INSTRUCTIONS FOR THE TASK: Could you give the items again with "Paisagens" replaced by "Viagens" and everything else left unchanged?
(MATERIAL SUPPLIED Opens)
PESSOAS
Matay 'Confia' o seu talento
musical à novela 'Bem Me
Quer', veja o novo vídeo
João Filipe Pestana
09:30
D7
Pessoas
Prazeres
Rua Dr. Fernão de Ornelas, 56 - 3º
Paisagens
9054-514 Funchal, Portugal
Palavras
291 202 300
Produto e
(MATERIAL SUPPLIED Closes)
REPLY TO THE EXERCISE:
PESSOAS
Matay 'Confia' o seu talento
musical à novela 'Bem Me
Quer', veja o novo vídeo
João Filipe Pestana
09:30
D7
Pessoas
Prazeres
Rua Dr. Fernão de Ornelas, 56 - 3º
Viagens
9054-514 Funchal, Portugal
Palavras
291 202 300
Produto e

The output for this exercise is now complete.